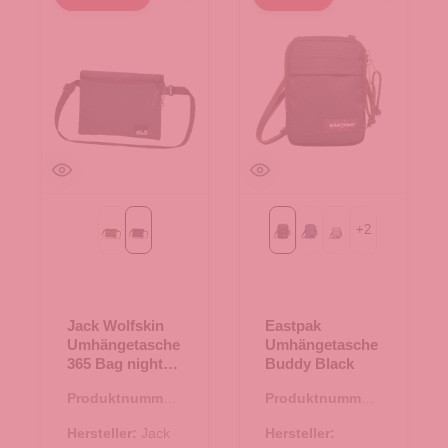
+
2
greenwood
night blue
Black
powder pilot
sunday grey
Jack Wolfskin
Eastpak
Umhängetasche
Umhängetasche
365 Bag night
Buddy Black
blue
Produktnummer:
Produktnummer:
15.01711.02
15.00046.00
Hersteller:
Jack
Hersteller:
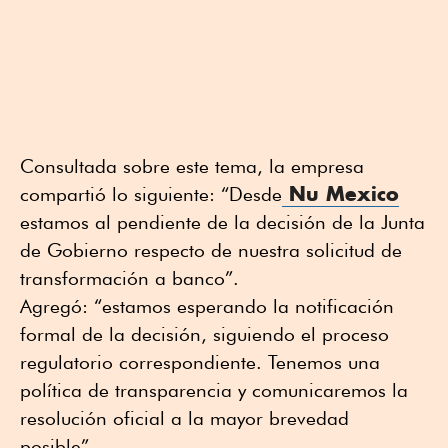
Consultada sobre este tema, la empresa
Nu Mexico
compartió lo siguiente: “Desde
estamos al pendiente de la decisión de la Junta
de Gobierno respecto de nuestra solicitud de
transformación a banco”.
Agregó: “estamos esperando la notificación
formal de la decisión, siguiendo el proceso
regulatorio correspondiente. Tenemos una
política de transparencia y comunicaremos la
resolución oficial a la mayor brevedad
posible”.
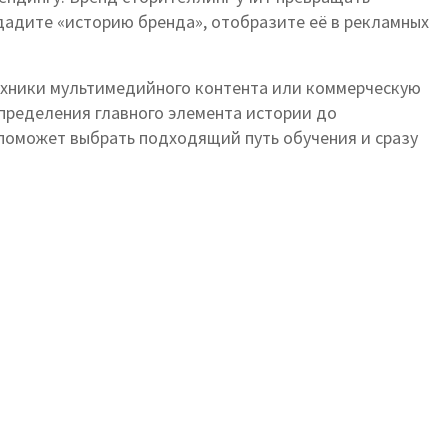
дадите «историю бренда», отобразите её в рекламных
 техники мультимедийного контента или коммерческую
определения главного элемента истории до
 поможет выбрать подходящий путь обучения и сразу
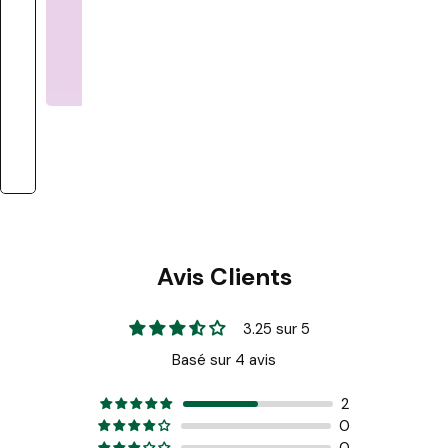
Avis Clients
3.25 sur 5
Basé sur 4 avis
2
0
0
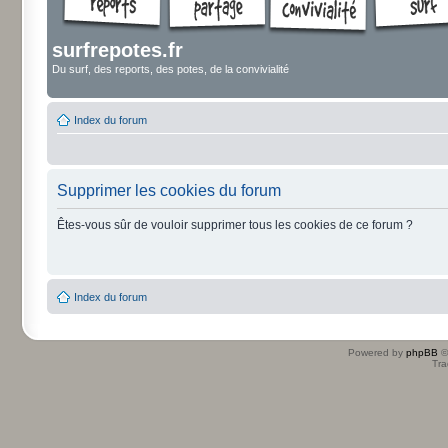
surfrepotes.fr
Du surf, des reports, des potes, de la convivialité
Index du forum
Supprimer les cookies du forum
Êtes-vous sûr de vouloir supprimer tous les cookies de ce forum ?
Index du forum
Powered by
phpBB
©
Tra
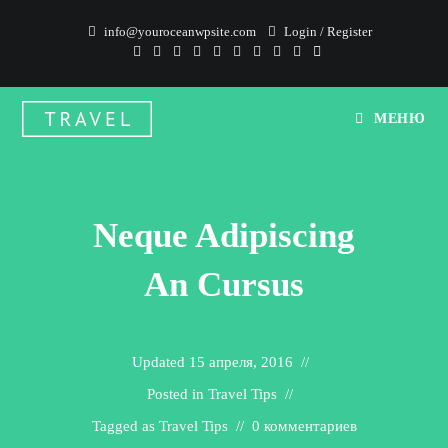
Перейти
info@youroceanwpsite.com
Login
/
Register
к
содержимому
МЕНЮ
Neque Adipiscing
An Cursus
Updated
15 апреля, 2016
Posted in
Travel Tips
Tagged as
Travel Tips
0 комментариев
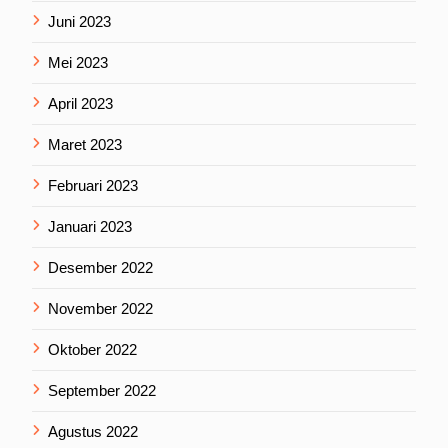
Juni 2023
Mei 2023
April 2023
Maret 2023
Februari 2023
Januari 2023
Desember 2022
November 2022
Oktober 2022
September 2022
Agustus 2022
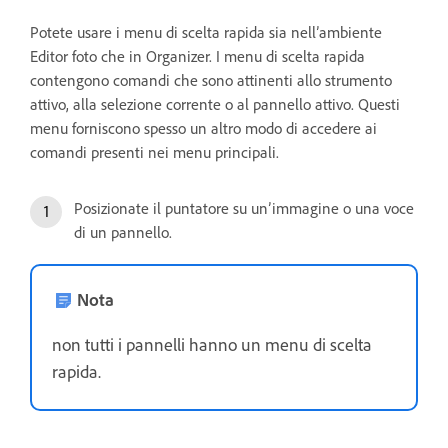
Potete usare i menu di scelta rapida sia nell’ambiente
Editor foto che in Organizer. I menu di scelta rapida
contengono comandi che sono attinenti allo strumento
attivo, alla selezione corrente o al pannello attivo. Questi
menu forniscono spesso un altro modo di accedere ai
comandi presenti nei menu principali.
Posizionate il puntatore su un’immagine o una voce
di un pannello.
Nota
non tutti i pannelli hanno un menu di scelta
rapida.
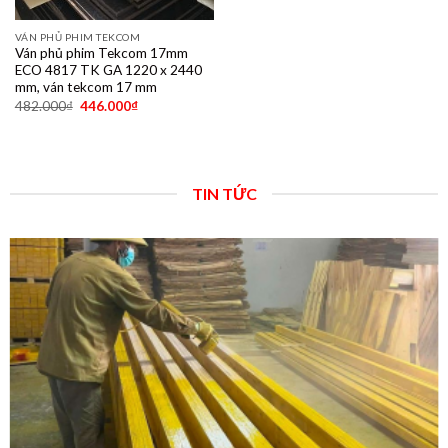
VÁN PHỦ PHIM TEKCOM
Ván phủ phim Tekcom 17mm
ECO 4817 TK GA 1220 x 2440
mm, ván tekcom 17 mm
482.000
₫
446.000
₫
TIN TỨC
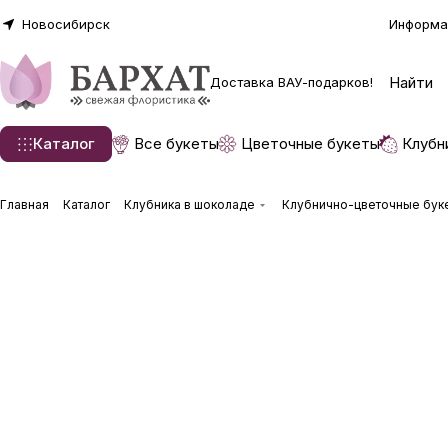
Новосибирск
Информа
Доставка ВАУ-подарков!
Каталог
Все букеты
Цветочные букеты
Клубн
Главная
Каталог
Клубника в шоколаде
Клубнично-цветочные бук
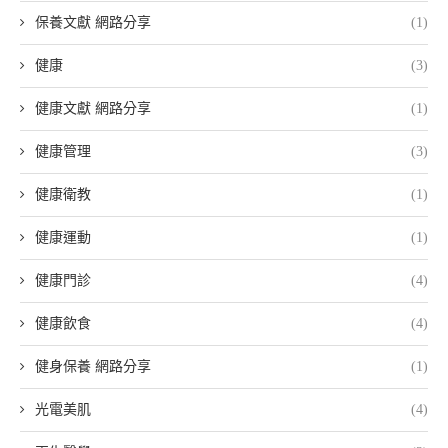
保養文獻 網路分享
(1)
健康
(3)
健康文獻 網路分享
(1)
健康管理
(3)
健康衛教
(1)
健康運動
(1)
健康門診
(4)
健康飲食
(4)
健身保養 網路分享
(1)
光電美肌
(4)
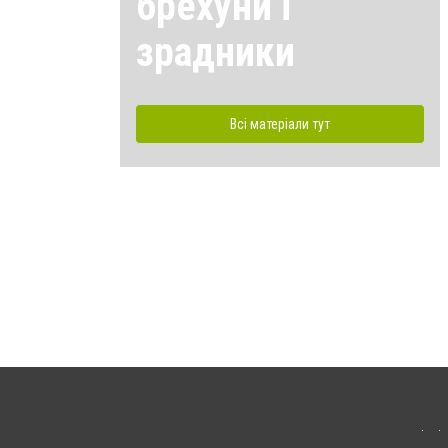
брехуни і
зрадники
Всі матеріали тут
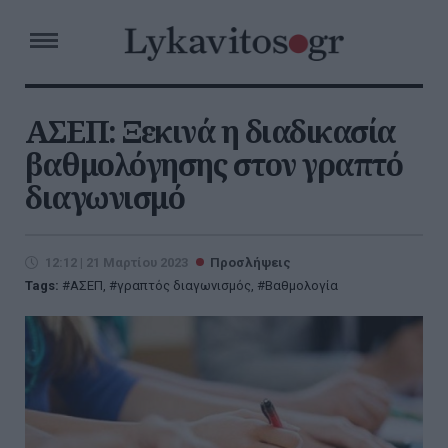
ΑΣΕΠ: Ξεκινά η διαδικασία
βαθμολόγησης στον γραπτό
διαγωνισμό
12:12 | 21 Μαρτίου 2023
Προσλήψεις
Tags:
ΑΣΕΠ
,
γραπτός διαγωνισμός
,
Βαθμολογία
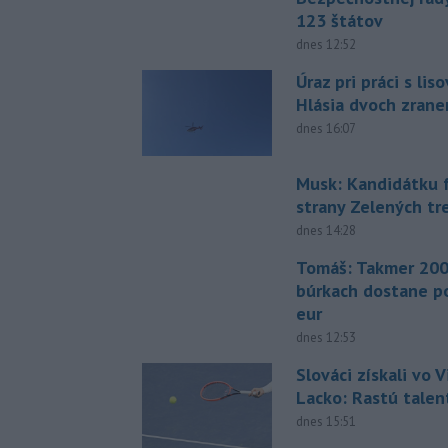
123 štátov
dnes 12:52
Úraz pri práci s lis
Hlásia dvoch zran
dnes 16:07
Musk: Kandidátku 
strany Zelených tr
dnes 14:28
Tomáš: Takmer 200
búrkach dostane p
eur
dnes 12:53
Slováci získali vo V
Lacko: Rastú talen
dnes 15:51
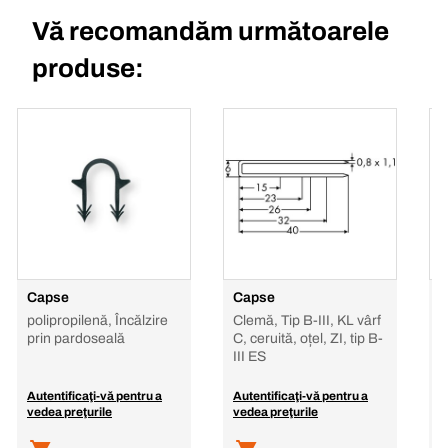
Vă recomandăm următoarele
produse:
Capse
Capse
C
polipropilenă, Încălzire
Clemă, Tip B-III, KL vârf
T
prin pardoseală
C, ceruită, oțel, ZI, tip B-
III ES
Autentificaţi-vă pentru a
Autentificaţi-vă pentru a
A
vedea preţurile
vedea preţurile
v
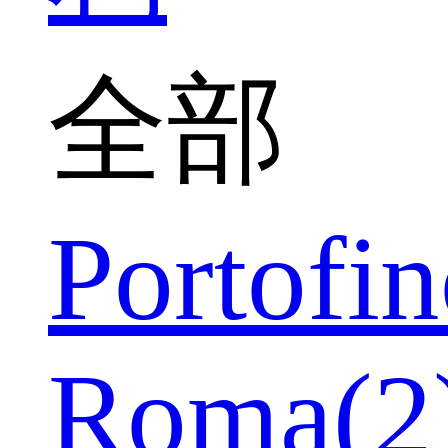
全部
Portofin
Roma(2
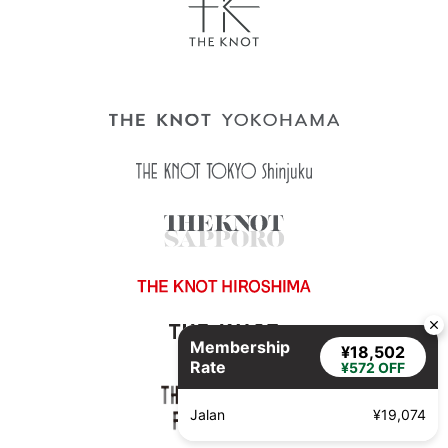
Membership
¥18,502
Rate
¥572 OFF
Jalan
¥19,074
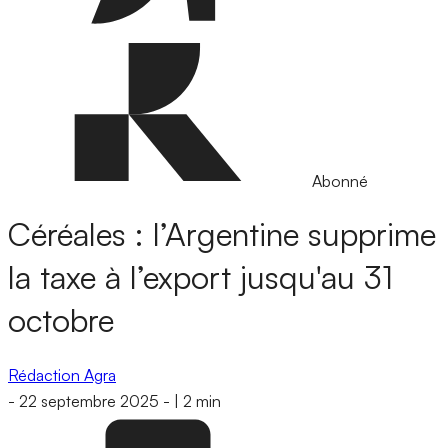
Abonné
Céréales : l’Argentine supprime
la taxe à l’export jusqu'au 31
octobre
Rédaction Agra
-
22 septembre 2025
-
|
2 min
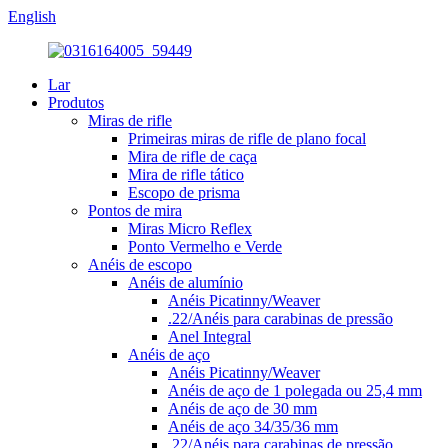
English
Lar
Produtos
Miras de rifle
Primeiras miras de rifle de plano focal
Mira de rifle de caça
Mira de rifle tático
Escopo de prisma
Pontos de mira
Miras Micro Reflex
Ponto Vermelho e Verde
Anéis de escopo
Anéis de alumínio
Anéis Picatinny/Weaver
.22/Anéis para carabinas de pressão
Anel Integral
Anéis de aço
Anéis Picatinny/Weaver
Anéis de aço de 1 polegada ou 25,4 mm
Anéis de aço de 30 mm
Anéis de aço 34/35/36 mm
.22/Anéis para carabinas de pressão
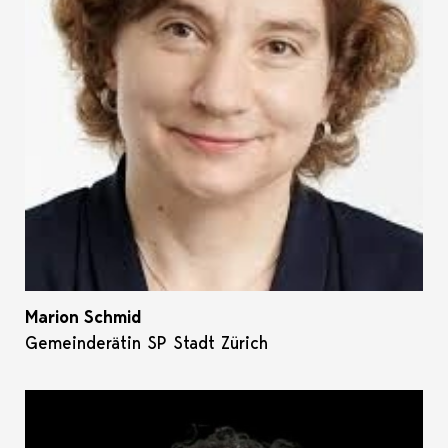
Marion Schmid
Gemeinderätin SP Stadt Zürich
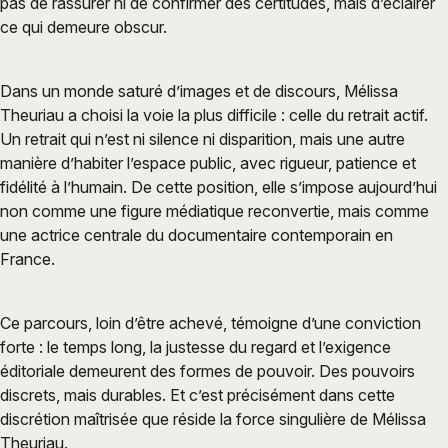
pas de rassurer ni de confirmer des certitudes, mais d’éclairer
ce qui demeure obscur.
Dans un monde saturé d’images et de discours, Mélissa
Theuriau a choisi la voie la plus difficile : celle du retrait actif.
Un retrait qui n’est ni silence ni disparition, mais une autre
manière d’habiter l’espace public, avec rigueur, patience et
fidélité à l’humain. De cette position, elle s’impose aujourd’hui
non comme une figure médiatique reconvertie, mais comme
une actrice centrale du documentaire contemporain en
France.
Ce parcours, loin d’être achevé, témoigne d’une conviction
forte : le temps long, la justesse du regard et l’exigence
éditoriale demeurent des formes de pouvoir. Des pouvoirs
discrets, mais durables. Et c’est précisément dans cette
discrétion maîtrisée que réside la force singulière de Mélissa
Theuriau.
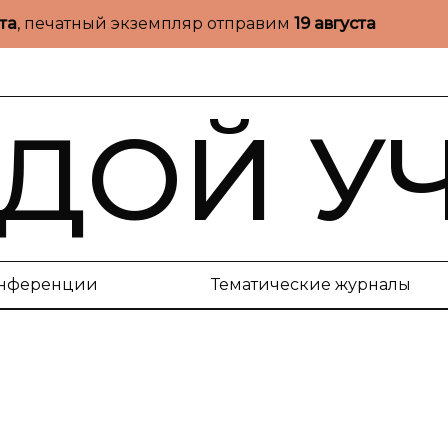
ста
, печатный экземпляр отправим
19 августа
ДОЙ У
нференции
Тематические журналы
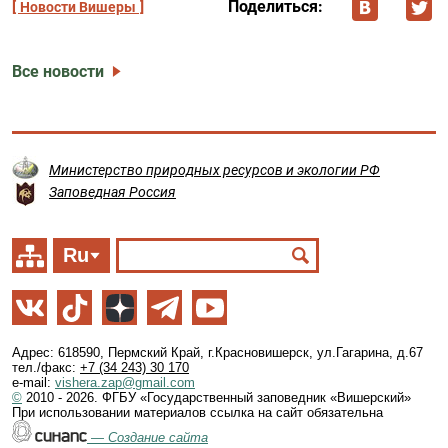
Поделиться:
Новости Вишеры
Все новости
Министерство природных ресурсов и экологии РФ
Заповедная Россия
Ru
Адрес: 618590, Пермский Край, г.Красновишерск, ул.Гагарина, д.67
тел./факс:
+7 (34 243) 30 170
e-mail:
vishera.zap@gmail.com
©
2010 - 2026. ФГБУ «Государственный заповедник «Вишерский»
При использовании материалов ссылка на сайт обязательна
—
Создание сайта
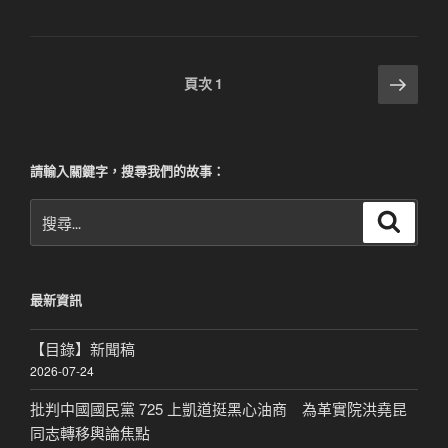
文
下
頁次
1
一
章
頁
分
頁
請輸入關鍵字，搜尋我們的故事：
搜
搜
尋
尋
關
鍵
最新資訊
字:
【目錄】新聞稿
2026-07-24
批判中國國民黨 725 上凱道挺黑心油商 為革實院洪堯昆
同志轉移輿論焦點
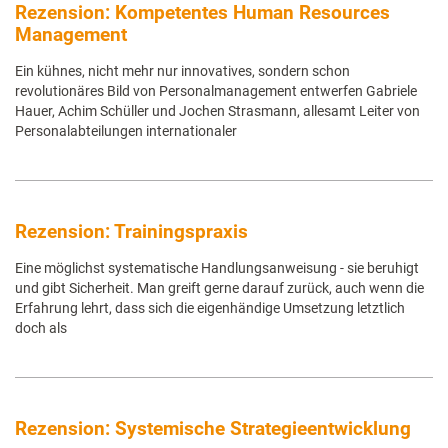
Rezension: Kompetentes Human Resources
Management
Ein kühnes, nicht mehr nur innovatives, sondern schon
revolutionäres Bild von Personalmanagement entwerfen Gabriele
Hauer, Achim Schüller und Jochen Strasmann, allesamt Leiter von
Personalabteilungen internationaler
Rezension: Trainingspraxis
Eine möglichst systematische Handlungsanweisung - sie beruhigt
und gibt Sicherheit. Man greift gerne darauf zurück, auch wenn die
Erfahrung lehrt, dass sich die eigenhändige Umsetzung letztlich
doch als
Rezension: Systemische Strategieentwicklung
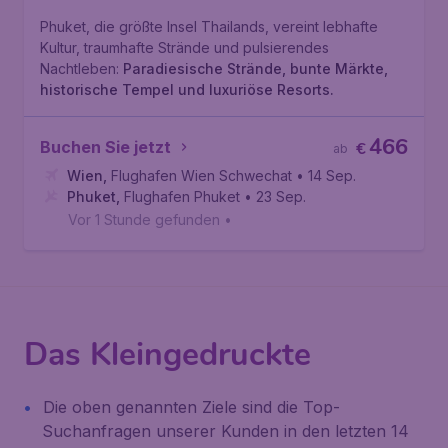
Phuket, die größte Insel Thailands, vereint lebhafte
Kultur, traumhafte Strände und pulsierendes
Nachtleben:
Paradiesische Strände, bunte Märkte,
historische Tempel und luxuriöse Resorts.
466
Buchen Sie jetzt
€
ab
Wien
,
Flughafen Wien Schwechat
• 14 Sep.
Phuket
,
Flughafen Phuket
• 23 Sep.
Vor 1 Stunde gefunden
•
Das Kleingedruckte
Die oben genannten Ziele sind die Top-
Suchanfragen unserer Kunden in den letzten 14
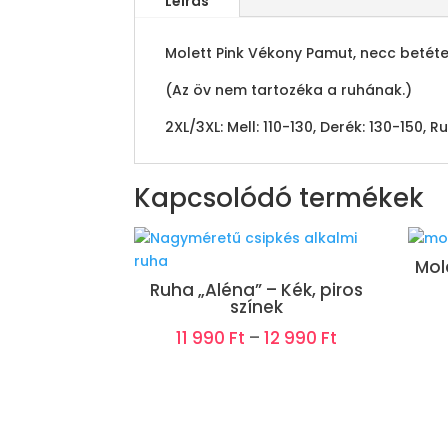
Leírás
Molett Pink Vékony Pamut, necc betét
(Az öv nem tartozéka a ruhának.)
2XL/3XL: Mell: 110-130, Derék: 130-150,
Kapcsolódó termékek
Mole
Ruha „Aléna” – Kék, piros
színek
11 990
Ft
–
12 990
Ft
######
TASK BRIEF:
Replace "Strände" with "Buchten" in the rows above, starting at the line containing "Phuket, die größte" and ending at the line containing "Suchanfragen unserer Kunden in den letzten 14". Write out only those lines, with nothing else changed.

OUTPUT:
Phuket, die größte Insel Thailands, vereint lebhafte
Kultur, traumhafte Buchten und pulsierendes
Nachtleben:
Paradiesische Buchten, bunte Märkte,
historische Tempel und luxuriöse Resorts.
466
Buchen Sie jetzt
€
ab
Wien
,
Flughafen Wien Schwechat
• 14 Sep.
Phuket
,
Flughafen Phuket
• 23 Sep.
Vor 1 Stunde gefunden
•
Das Kleingedruckte
Die oben genannten Ziele sind die Top-
Suchanfragen unserer Kunden in den letzten 14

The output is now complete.